My question might be a little bit off-topic because it’s mostly about comparing setup and performance of two models. I designed a model on Matlab and I tried to convert it to Tensorflow hoping to get almost similar results. My task is a simple sequence (2 features) to label classification (binary). I have 6000 time steps (2 features) and each time step is either related to class 0 or 1.
I designed the following in Matlab:

layers = [ ...
    sequenceInputLayer(numFeatures)
    convolution1dLayer(16,32,"Name","conv1d","Padding","same","PaddingValue","replicate")
    bilstmLayer(512,"Name","bilstm","OutputMode","sequence")
    fullyConnectedLayer(512,"Name","fc_1")
    fullyConnectedLayer(512,"Name","fc_2")
    dropoutLayer(0.5,"Name","dropout")
    fullyConnectedLayer(numClasses)
    softmaxLayer
    classificationLayer];

I tried many combinations in Tensorflow.

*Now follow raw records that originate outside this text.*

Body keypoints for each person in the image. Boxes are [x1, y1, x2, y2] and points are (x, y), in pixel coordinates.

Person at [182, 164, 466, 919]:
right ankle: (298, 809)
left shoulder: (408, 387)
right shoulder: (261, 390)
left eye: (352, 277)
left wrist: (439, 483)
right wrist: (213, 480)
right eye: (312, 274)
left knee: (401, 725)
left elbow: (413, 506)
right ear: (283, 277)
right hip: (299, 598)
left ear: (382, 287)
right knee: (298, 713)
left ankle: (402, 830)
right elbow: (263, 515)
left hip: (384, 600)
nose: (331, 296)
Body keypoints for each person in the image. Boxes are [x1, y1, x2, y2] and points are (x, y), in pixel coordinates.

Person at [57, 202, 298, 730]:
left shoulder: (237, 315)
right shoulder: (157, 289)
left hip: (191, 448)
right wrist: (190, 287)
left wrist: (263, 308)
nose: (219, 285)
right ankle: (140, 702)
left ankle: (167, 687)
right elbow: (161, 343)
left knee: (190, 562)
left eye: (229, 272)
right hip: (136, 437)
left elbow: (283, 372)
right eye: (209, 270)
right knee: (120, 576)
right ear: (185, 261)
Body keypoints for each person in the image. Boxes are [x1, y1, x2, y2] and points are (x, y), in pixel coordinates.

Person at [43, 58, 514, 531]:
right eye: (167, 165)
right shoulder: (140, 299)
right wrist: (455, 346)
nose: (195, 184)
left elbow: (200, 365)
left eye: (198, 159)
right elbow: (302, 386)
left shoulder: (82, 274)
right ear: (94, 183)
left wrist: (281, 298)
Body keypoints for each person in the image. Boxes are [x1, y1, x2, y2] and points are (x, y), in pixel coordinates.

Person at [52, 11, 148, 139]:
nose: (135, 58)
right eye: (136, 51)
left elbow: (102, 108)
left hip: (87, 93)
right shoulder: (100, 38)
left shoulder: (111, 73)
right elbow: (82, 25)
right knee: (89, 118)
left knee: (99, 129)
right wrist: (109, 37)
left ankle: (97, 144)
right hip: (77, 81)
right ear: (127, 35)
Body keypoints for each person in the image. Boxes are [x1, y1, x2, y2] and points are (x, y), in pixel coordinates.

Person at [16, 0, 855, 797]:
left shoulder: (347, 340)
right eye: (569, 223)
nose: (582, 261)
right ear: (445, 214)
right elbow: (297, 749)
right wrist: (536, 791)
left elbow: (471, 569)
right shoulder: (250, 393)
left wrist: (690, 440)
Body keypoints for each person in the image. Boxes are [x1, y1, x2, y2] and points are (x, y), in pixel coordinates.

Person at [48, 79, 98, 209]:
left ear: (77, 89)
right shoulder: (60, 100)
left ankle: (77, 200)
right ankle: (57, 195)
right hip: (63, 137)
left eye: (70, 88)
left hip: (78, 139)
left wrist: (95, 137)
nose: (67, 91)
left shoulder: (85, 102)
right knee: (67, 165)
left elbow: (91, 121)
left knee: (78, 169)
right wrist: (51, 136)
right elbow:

I’m not an expert to know why and what is actually crucial to improve performance. Here is my Tensorflow model that I tried to make it identical:

model = Sequential()
model.add(layers.Conv1D(16,32,padding='same',input_shape=(X_train.shape[1], X_train.shape[2])))
model.add(layers.Bidirectional(layers.LSTM(512,return_sequences=True)))
model.add(layers.Dense(512))
model.add(layers.Dense(512))
model.add(layers.Dropout(0.5))
model.add(Dense(1, activation='sigmoid'))

Now my questions:
1- Are these two models the same? I know one is in Matlab and this is not a Matlab forum but just in case if people have some ideas.
2- In Matlab I setup my data as X: 1x1 Cell → 2x6000 double Y: 1x1 Cell → 1x6000. The 1x1 cell refers to multiple sample or replications which is just 1 here. Eventually, in Tensorflow I came up with X=(6000,1,2), Y=(6000,1).
I tried (85,358,2) which distinguishes the sequences with 0 and 1 class and pad them to the largest sequence. With this setup the problem is when doing testing. If on test data I set the time intervals and ask for labels only, the model will have 100% accuracy but the problem is that this is cheating because the model itself should determine how long 0 sequences and 1 sequences are. So I have to make (1000,358,2) if I have 1000 time steps for testing and pad 357 redundant steps (must be the same as the training length and the first dimension can only have a label not the latter dimensions). In this case the model performs very poorly. Spoiler: with X=(6000,1,2), Y=(1000,1,2) setup, I get 96.14% accuracy. Finally, my questions is how to setup the data. I tested many different setups and searched around for long. Am I doing it right? Also when I use batch size 32, which dimension does this depend on? The Tensorflow setup for sequence classification is (None,seqLen,features) which None is the samples.
3- I used learning rate decay schedule in Matlab and I could achieve 99.51% accuracy. I applied the same in Tensorflow and in best case scenario with very fine tuning and long running time I could get 96.14% accuracy. Here is my approach:

def scheduler(epoch, lr):
    return lr * np.power(0.97,np.round(epoch/20))
myOptimizer=tf.keras.optimizers.Adam(learning_rate=0.0001)
model.compile(loss='binary_crossentropy', optimizer=myOptimizer, metrics=['accuracy'])
callback = tf.keras.callbacks.LearningRateScheduler(scheduler)
model.fit(X_train, y_train, epochs=100, batch_size=32, callbacks=[callback],validation_data=(val_data, val_labels))

My third question is that based on the model at the beginning, my data setup, and my optimizer setup, is it possible to achieve Matlab’s performance? Any hint is appreciated.